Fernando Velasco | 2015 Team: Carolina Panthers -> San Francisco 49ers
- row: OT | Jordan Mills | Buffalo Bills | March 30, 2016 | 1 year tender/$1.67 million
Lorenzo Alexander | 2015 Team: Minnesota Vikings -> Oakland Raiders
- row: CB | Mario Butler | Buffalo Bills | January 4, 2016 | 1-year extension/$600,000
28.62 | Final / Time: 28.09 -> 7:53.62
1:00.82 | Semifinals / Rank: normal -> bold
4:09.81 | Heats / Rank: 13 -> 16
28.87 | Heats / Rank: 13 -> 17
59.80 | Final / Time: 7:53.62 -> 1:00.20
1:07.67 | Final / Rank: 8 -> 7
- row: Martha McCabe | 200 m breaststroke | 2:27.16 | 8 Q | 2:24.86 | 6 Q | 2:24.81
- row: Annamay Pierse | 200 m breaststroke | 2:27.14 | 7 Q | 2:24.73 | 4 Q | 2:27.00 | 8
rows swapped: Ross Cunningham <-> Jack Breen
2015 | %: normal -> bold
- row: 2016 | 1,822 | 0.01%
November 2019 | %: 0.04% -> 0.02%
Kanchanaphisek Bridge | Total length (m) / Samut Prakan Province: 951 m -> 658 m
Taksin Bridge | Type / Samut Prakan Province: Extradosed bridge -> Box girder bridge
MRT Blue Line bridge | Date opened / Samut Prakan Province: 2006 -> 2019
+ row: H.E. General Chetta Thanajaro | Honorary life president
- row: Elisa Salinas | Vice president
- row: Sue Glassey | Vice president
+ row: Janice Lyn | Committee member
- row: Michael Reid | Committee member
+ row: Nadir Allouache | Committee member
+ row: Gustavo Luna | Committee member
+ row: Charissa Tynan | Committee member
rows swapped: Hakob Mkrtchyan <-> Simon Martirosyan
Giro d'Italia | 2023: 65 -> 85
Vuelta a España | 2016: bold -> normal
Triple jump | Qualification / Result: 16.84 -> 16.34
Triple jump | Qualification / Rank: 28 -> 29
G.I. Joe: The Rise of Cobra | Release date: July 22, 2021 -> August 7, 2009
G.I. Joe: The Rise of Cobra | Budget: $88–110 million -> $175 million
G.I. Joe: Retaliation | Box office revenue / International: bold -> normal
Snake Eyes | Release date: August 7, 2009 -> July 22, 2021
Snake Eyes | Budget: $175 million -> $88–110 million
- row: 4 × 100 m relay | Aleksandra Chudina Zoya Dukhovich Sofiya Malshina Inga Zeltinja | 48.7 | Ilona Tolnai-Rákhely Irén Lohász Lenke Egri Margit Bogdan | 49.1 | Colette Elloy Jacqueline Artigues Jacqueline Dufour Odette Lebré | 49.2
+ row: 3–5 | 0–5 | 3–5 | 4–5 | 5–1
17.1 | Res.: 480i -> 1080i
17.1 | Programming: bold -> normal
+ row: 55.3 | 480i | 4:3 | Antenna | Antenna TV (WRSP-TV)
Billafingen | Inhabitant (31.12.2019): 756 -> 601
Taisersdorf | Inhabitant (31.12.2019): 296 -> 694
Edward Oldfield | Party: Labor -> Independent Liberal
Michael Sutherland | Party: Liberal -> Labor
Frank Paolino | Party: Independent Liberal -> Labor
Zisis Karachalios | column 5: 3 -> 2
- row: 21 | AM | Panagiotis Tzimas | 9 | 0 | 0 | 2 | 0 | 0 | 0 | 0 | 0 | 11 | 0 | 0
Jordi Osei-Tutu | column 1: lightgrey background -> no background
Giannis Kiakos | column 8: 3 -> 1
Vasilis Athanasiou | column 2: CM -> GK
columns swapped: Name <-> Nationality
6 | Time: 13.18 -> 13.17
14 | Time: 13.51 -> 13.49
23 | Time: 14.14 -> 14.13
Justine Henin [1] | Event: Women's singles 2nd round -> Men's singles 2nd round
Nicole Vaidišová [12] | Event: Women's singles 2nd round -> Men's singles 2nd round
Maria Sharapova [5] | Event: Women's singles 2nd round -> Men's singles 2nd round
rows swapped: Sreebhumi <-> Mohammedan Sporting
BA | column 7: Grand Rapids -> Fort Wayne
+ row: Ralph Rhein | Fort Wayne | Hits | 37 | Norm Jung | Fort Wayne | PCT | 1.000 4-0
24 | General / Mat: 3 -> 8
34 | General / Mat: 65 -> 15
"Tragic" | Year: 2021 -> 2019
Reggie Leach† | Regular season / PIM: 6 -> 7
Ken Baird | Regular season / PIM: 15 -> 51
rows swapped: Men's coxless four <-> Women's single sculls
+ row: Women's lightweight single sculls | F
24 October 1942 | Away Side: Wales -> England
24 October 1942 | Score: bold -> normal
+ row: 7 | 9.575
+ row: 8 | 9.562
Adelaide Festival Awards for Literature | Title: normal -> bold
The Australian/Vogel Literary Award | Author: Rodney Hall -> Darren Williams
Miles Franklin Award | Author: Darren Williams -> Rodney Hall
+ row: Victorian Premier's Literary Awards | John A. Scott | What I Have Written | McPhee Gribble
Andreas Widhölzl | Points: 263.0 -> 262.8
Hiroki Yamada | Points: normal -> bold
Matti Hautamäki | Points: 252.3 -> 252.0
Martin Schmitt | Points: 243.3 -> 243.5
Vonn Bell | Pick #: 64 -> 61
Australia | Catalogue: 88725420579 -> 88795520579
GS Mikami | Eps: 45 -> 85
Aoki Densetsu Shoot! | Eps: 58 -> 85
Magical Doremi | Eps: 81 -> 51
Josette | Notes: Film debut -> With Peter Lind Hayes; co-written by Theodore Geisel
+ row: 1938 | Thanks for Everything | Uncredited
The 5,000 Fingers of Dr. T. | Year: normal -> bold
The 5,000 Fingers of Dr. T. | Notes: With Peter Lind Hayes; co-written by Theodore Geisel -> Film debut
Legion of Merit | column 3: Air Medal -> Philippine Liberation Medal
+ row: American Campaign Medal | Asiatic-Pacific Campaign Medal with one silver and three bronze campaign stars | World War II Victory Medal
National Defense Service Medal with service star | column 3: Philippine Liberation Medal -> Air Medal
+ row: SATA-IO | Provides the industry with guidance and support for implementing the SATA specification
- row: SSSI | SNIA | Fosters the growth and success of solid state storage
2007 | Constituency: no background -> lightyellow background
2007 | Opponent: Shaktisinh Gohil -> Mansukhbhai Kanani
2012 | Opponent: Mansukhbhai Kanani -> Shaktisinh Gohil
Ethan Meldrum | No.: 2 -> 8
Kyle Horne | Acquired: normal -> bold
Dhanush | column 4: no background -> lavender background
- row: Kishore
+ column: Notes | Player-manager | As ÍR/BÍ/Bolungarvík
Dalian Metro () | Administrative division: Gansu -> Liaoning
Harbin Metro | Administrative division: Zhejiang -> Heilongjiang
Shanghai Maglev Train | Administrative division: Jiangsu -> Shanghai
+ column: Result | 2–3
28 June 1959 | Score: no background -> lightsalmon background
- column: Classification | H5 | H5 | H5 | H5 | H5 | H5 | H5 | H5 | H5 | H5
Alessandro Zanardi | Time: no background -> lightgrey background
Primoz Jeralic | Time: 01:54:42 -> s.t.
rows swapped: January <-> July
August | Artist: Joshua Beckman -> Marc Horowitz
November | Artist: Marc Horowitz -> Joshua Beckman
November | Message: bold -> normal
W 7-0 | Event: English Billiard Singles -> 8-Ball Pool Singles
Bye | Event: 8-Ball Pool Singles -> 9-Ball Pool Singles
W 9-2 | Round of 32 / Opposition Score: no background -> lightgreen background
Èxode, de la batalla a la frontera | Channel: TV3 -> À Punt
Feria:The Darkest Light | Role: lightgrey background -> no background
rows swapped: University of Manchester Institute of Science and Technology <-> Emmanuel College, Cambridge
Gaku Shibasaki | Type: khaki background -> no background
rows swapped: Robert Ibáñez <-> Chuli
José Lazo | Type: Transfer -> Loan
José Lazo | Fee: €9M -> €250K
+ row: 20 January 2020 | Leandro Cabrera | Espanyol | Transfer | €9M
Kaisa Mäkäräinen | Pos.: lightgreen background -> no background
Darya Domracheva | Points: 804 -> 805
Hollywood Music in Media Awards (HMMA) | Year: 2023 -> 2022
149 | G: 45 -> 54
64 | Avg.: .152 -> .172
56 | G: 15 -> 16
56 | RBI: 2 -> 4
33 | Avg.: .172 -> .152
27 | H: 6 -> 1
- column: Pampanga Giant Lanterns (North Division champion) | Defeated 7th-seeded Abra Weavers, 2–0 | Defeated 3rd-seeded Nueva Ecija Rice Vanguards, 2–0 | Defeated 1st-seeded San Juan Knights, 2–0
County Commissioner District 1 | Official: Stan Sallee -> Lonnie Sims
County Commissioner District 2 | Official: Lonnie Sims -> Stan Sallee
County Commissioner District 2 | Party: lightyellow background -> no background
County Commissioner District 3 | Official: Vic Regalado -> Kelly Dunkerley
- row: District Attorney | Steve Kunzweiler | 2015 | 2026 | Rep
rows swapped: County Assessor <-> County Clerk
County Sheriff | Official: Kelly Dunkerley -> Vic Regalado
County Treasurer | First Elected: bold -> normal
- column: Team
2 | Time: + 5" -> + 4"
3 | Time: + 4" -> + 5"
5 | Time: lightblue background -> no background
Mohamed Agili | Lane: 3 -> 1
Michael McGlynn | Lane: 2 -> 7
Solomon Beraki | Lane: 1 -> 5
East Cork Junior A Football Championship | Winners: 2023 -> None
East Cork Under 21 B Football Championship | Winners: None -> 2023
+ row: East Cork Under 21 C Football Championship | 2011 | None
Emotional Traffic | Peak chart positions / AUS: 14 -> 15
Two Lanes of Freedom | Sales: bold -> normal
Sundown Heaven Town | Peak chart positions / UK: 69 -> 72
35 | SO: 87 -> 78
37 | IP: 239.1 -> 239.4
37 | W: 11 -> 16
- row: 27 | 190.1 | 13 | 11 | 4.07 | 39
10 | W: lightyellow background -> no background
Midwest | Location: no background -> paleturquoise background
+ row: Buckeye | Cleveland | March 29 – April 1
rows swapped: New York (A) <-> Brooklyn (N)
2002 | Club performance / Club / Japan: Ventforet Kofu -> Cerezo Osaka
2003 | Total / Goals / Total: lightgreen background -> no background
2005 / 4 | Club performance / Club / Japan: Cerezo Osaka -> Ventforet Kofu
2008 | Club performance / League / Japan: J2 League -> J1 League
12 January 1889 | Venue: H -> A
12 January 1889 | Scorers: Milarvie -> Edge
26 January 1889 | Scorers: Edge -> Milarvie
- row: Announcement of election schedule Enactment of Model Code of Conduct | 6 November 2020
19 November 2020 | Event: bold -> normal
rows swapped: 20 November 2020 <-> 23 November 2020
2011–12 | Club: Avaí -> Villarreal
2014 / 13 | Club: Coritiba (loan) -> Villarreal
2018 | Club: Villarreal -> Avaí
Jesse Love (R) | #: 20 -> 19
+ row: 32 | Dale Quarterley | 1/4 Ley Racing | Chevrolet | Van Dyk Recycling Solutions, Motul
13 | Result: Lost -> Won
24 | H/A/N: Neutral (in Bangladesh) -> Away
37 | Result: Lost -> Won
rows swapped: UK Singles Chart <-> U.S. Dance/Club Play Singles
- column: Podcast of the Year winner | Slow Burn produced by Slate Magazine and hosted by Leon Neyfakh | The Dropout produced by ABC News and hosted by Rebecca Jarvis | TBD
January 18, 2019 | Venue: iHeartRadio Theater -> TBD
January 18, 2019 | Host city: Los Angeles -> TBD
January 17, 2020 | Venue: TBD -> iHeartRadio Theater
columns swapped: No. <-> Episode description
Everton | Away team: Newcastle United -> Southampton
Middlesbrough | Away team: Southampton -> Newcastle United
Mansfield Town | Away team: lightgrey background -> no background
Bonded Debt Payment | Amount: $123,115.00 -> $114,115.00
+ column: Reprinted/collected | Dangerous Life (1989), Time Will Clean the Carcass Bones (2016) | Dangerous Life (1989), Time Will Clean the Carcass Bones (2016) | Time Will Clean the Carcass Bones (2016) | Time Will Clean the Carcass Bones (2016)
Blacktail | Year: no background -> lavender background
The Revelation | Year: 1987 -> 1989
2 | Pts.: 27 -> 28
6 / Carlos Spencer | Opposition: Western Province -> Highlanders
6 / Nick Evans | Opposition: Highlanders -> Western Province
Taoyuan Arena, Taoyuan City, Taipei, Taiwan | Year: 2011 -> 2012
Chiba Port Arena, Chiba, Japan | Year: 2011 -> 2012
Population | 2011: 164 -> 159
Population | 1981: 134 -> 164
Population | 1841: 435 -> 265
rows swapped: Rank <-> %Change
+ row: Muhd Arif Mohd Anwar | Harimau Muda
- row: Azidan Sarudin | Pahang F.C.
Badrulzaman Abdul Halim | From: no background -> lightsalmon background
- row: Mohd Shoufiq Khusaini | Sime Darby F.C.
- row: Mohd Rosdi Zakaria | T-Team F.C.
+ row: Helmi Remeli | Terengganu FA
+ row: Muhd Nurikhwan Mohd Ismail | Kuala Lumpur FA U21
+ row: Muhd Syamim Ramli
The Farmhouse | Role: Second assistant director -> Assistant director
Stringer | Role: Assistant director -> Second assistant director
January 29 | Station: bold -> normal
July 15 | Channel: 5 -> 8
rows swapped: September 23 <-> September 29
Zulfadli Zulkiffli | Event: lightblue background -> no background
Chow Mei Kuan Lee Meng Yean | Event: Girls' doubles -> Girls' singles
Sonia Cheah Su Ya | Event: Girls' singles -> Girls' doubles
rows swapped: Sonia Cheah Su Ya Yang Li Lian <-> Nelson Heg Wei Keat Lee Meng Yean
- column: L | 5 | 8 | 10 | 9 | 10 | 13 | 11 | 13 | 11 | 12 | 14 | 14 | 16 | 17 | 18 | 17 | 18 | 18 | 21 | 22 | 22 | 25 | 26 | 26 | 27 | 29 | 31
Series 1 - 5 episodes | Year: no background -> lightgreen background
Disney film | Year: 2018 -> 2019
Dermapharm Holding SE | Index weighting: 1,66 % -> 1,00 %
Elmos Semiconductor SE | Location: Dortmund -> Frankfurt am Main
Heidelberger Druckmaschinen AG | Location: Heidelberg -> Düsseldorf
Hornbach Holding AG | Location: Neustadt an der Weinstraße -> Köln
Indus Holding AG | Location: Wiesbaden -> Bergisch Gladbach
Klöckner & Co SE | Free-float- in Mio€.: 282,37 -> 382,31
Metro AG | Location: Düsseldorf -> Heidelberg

AIM OF THE EXERCISE
Please retype the lines above exactly, starting with the first line and ending with the line that contains "59.80 | Final / Time: 7:53.62 -> 1:00.20", both included.

ANSWER BELOW
Fernando Velasco | 2015 Team: Carolina Panthers -> San Francisco 49ers
- row: OT | Jordan Mills | Buffalo Bills | March 30, 2016 | 1 year tender/$1.67 million
Lorenzo Alexander | 2015 Team: Minnesota Vikings -> Oakland Raiders
- row: CB | Mario Butler | Buffalo Bills | January 4, 2016 | 1-year extension/$600,000
28.62 | Final / Time: 28.09 -> 7:53.62
1:00.82 | Semifinals / Rank: normal -> bold
4:09.81 | Heats / Rank: 13 -> 16
28.87 | Heats / Rank: 13 -> 17
59.80 | Final / Time: 7:53.62 -> 1:00.20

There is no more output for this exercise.